Title: The Use of Robotic Players in Online Games

Abstract: Short in-class games have become an increasingly common way to teach a range of key concepts and theories in economics. These allow students to gain first-hand experience of incentives and the impact on decision making. This makes it easier for tutors to convey underlying economic theory and the implications of the resulting predictions. However, moving to an online environment presents a number of challenges for using this method of interactive teaching. In particular, the widespread adoption of asynchronous activities provides students with greater flexibility over the timing of their studies but also means that students cannot play interactive games against one another.

An alternative is to run games in which students play against robotic players that make decisions according to some pre-programmed rules. This greatly increase the possibility of using online games asynchronously. However, as it stands very little is known about how this affects student learning. The aim of this research was to investigate how student perceptions and behaviour change when robotic players are used. In a series of different treatments, we varied whether students knowingly or unknowingly played an online Prisoner’s Dilemma game against other students or robotic players. We then tested how this affected the students’ decisions in each round of the game and used pre and post questionnaires to measure their perceptions of the game.

First, we find that perceptions of the game were similar across all treatments. Students typically found the game to be fun to play, helped them to understand economic theories and represented real-world situations. In addition, we asked the students about their perceptions of greed both before and immediately after playing the game. We find that a significant change occurred as a result of playing the game only for students that played against a robot and knew that they were doing so. These students became less averse to greed after the game. This suggests that the in-game experience and perceptions of this may influence student learning outcomes from playing in-class games.

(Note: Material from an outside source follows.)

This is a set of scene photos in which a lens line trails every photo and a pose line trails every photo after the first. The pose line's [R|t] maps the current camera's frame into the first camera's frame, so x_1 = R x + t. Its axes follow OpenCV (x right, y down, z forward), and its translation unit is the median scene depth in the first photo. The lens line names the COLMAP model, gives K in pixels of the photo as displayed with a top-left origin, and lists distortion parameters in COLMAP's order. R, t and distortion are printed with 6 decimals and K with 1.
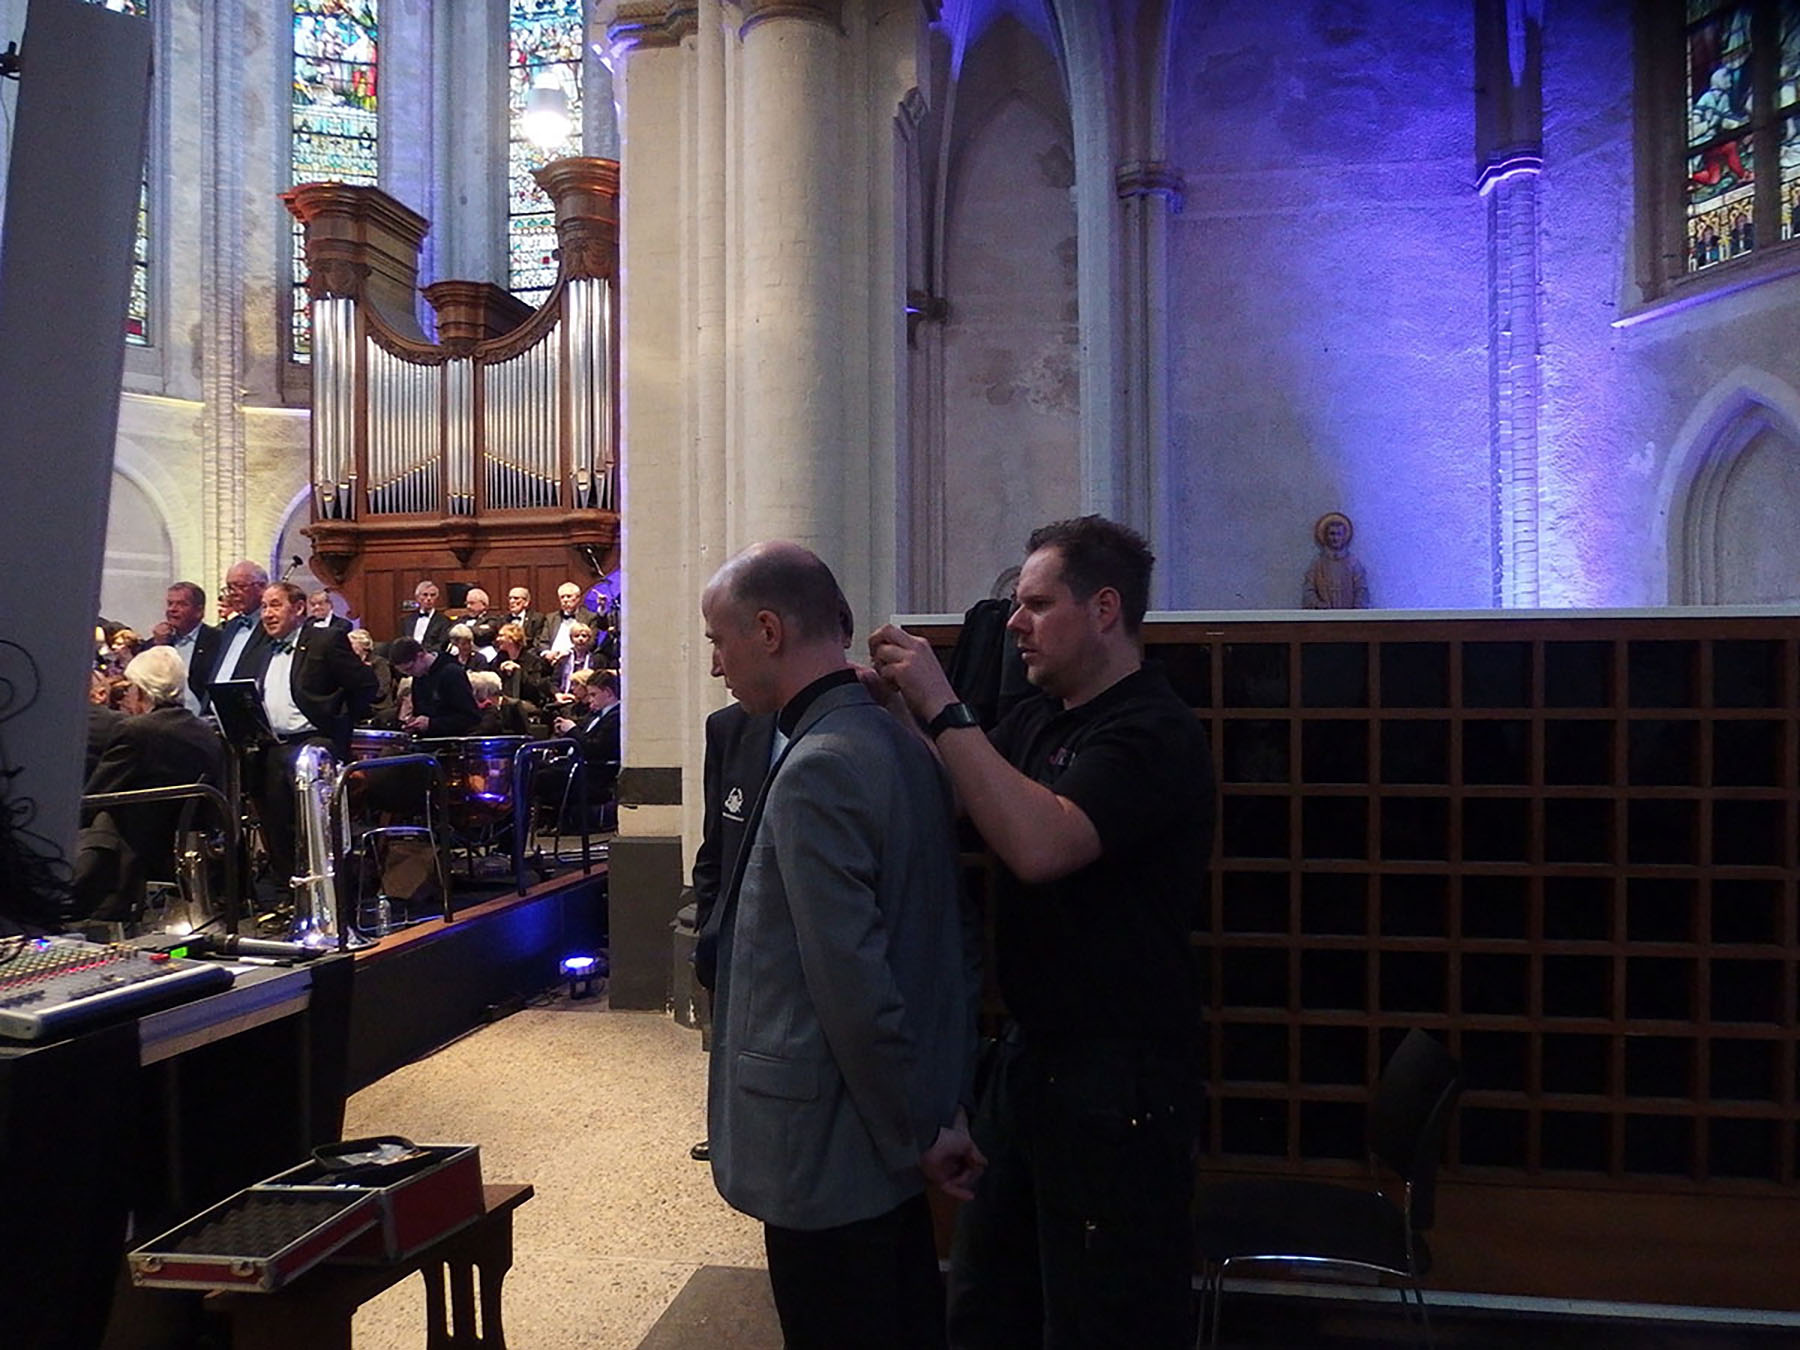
lens RADIAL K [[1401.5, 0, 900.0], [0, 1401.5, 675.0], [0, 0, 1]] dist [-0.041882, 0.009118]
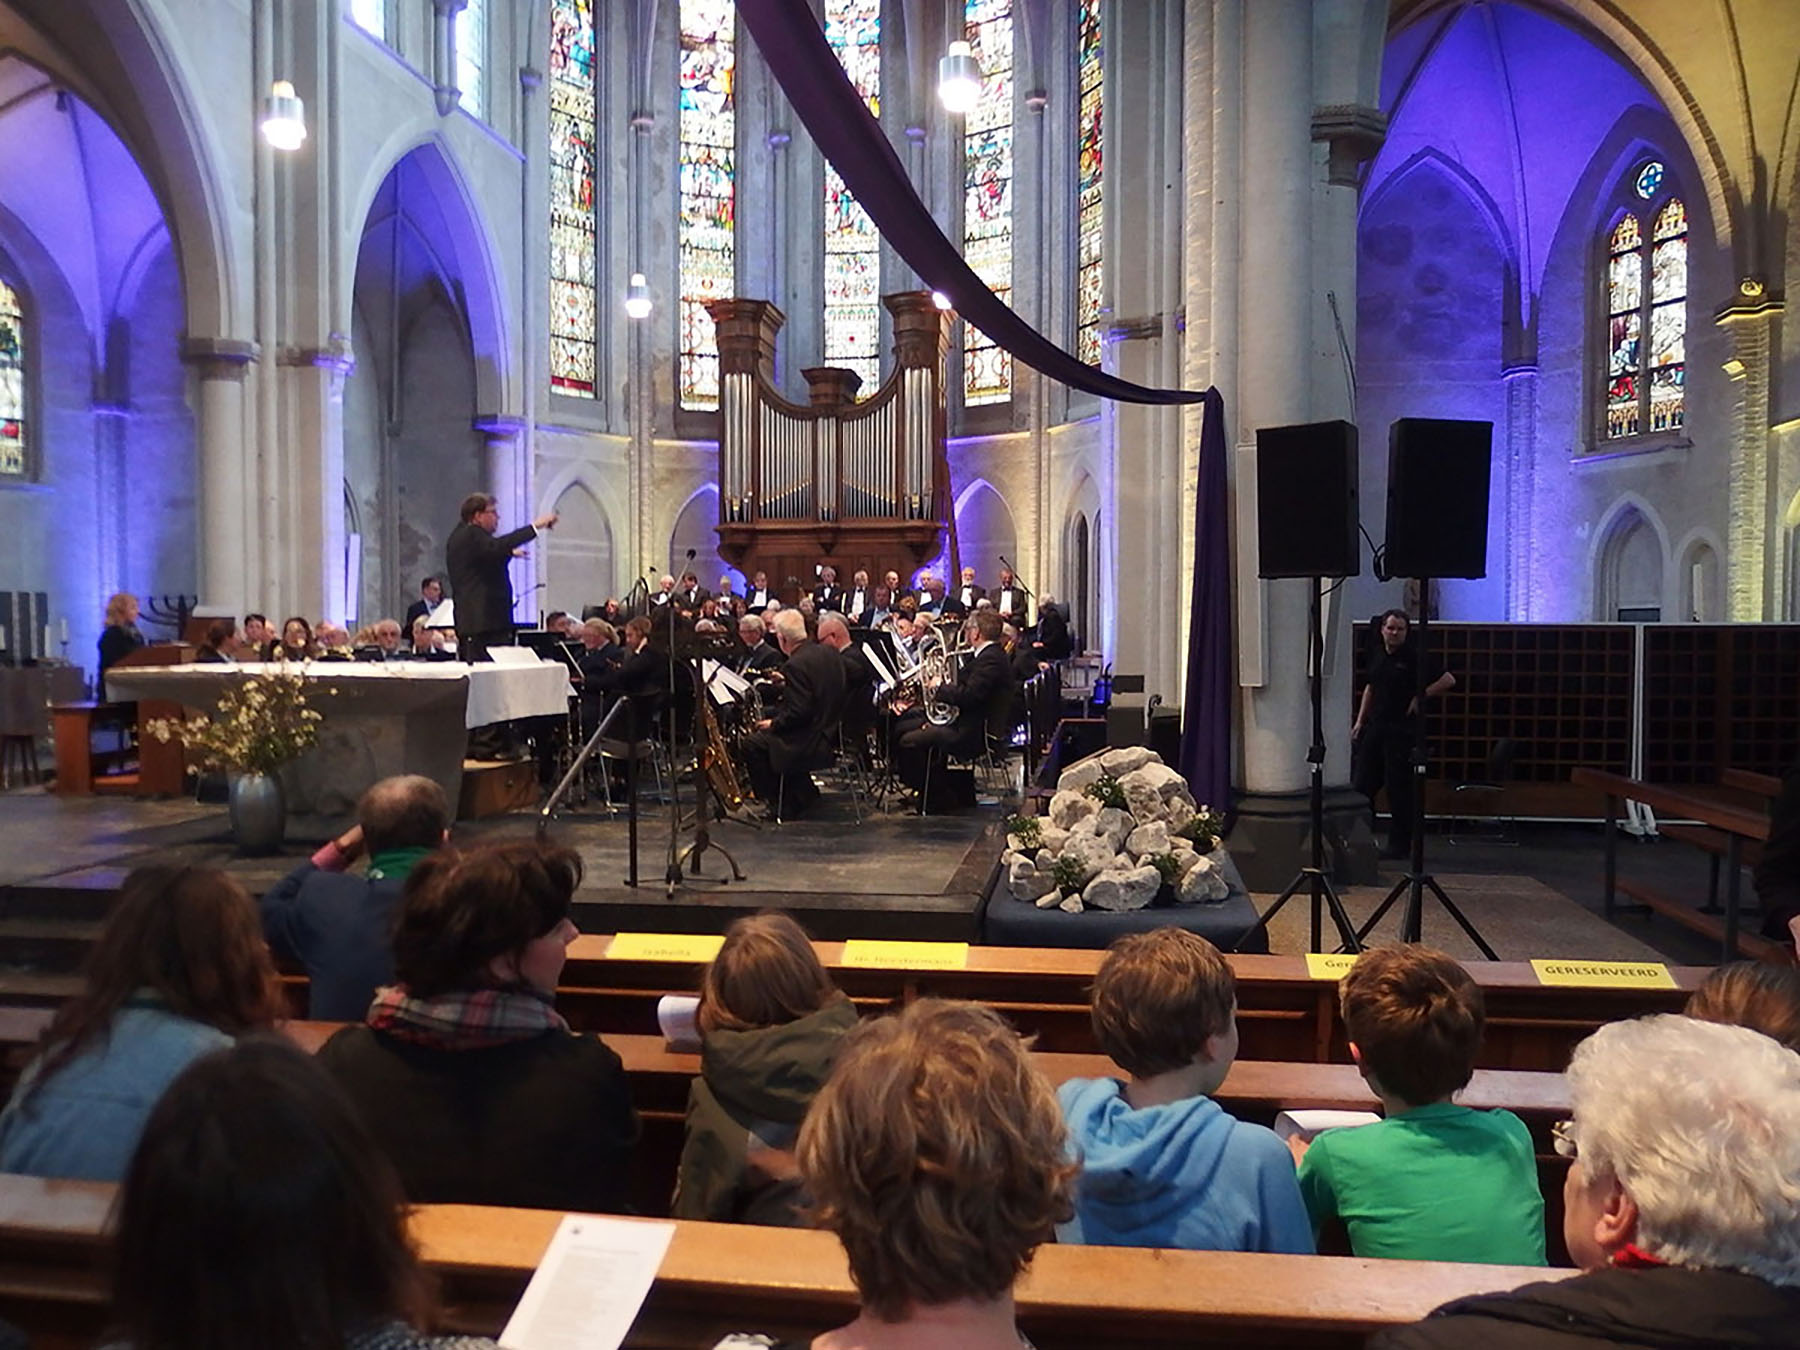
lens RADIAL K [[1419.5, 0, 900.0], [0, 1419.5, 675.0], [0, 0, 1]] dist [-0.057056, 0.001183]
pose [[0.999665, 0.011147, 0.023339, -0.263841], [-0.012002, 0.999249, 0.036854, -0.005045], [-0.022911, -0.037122, 0.999048, -0.535958]]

Then, to investigate further, we examined the in-game decision making for each of the treatments across each round of the game. We find that cooperation in a given round of the game was more likely for female students, those that had not studied economics before and students doing a pure economics degree. Furthermore, the likelihood of cooperation was unaffected if students played against a robot but didn’t know that this was the case. However, cooperation was significantly less likely when students knew that they were playing against a robot. We then show that this is in-part driven by students in this treatment being more willing to deviate in the next round having established cooperation with their robot opponent in the previous round.

Overall, our findings indicate that knowingly playing in-class games against robotic players can influence in-game decision making and this in turn can influence learning outcomes from playing the game. This suggests care needs to be taken in using robotic players in online games.